His quest is, most obviously, a difficult one. The doctors do not support him in his decision and in this debate – doctor::patient – it is where the film conjures the most solid arguments in its plea. Going beyond the usual ethical components of this choice, the film manages to assert a very personal position to the main protagonist, which therefore makes the whole experience one of anguish on a very personal level. And this is where it makes its point: there is no universal justification for death and the world has no right to interfere in the sphere of anyone’s consciousness. Perhaps it is at times overly dramatic and it treats the subject with tantalizing care, but in the end, I felt the film balanced all the facts concerned in a convincing and compelling way, vividly portraying the painful demise of a strong mind in face of the cruelty of destiny. It might seem to take a stance on every man’s right to choose his fate, but in the matter at hand (whether death by will is right or wrong) it emits no absolute messages.

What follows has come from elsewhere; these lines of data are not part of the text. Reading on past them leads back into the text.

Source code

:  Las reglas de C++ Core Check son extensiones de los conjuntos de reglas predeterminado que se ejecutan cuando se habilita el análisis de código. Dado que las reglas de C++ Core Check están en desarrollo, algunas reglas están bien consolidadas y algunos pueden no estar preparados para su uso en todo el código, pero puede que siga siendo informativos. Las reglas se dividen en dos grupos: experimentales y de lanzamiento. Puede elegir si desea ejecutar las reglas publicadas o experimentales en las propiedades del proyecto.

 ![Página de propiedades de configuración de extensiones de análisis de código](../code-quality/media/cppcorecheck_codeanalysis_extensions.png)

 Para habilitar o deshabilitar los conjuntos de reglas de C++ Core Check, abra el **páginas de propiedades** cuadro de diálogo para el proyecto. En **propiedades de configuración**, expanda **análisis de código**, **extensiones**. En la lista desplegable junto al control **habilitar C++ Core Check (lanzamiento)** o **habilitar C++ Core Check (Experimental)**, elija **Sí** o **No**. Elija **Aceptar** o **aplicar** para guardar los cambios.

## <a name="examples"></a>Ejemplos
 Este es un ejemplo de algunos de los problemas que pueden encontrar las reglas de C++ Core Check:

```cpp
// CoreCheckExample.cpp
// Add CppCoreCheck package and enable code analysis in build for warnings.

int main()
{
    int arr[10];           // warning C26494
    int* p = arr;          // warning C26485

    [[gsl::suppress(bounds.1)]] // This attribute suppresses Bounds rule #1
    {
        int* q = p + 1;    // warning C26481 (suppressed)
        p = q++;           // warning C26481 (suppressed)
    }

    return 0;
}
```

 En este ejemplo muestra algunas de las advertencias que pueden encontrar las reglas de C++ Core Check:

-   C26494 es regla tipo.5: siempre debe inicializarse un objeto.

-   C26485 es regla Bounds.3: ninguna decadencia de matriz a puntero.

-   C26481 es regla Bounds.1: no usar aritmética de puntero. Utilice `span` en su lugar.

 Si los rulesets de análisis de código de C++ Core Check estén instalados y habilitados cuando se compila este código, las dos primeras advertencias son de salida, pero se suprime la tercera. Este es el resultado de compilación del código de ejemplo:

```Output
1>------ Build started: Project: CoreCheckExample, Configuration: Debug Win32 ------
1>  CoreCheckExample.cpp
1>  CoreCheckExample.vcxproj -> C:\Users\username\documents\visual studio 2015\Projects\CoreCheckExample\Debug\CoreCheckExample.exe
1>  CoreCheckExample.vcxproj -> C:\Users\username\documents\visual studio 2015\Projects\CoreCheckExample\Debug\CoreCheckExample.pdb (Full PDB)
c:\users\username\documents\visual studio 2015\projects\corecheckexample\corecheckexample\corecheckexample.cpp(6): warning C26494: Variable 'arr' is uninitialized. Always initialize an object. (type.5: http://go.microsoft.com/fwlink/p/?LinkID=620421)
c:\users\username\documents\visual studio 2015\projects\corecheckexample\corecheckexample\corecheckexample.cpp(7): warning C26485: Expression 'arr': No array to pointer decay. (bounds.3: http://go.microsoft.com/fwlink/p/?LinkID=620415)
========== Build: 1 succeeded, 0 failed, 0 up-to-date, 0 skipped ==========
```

Beyond everything, Richard Dreyfuss (the reason for straying to the obscure 80’s) sustains an authentic feeling of intellectual pain in his convincing performance. And it is only in pain and suffering that we can look into ourselves to understand how much we are willing to bear and what makes us be. Perhaps I don’t agree suicide is the best solution, but then again I am on the other side of the river, where things seem filthy green, rather than nothing at all. Easy for me to talk. We are so alone in death and pain, that nobody can truly claim to understand us.

P.S. It’s also got a high 1:75 on my recently conceived cult status meter. So, in the least, it makes you spew some thoughts out.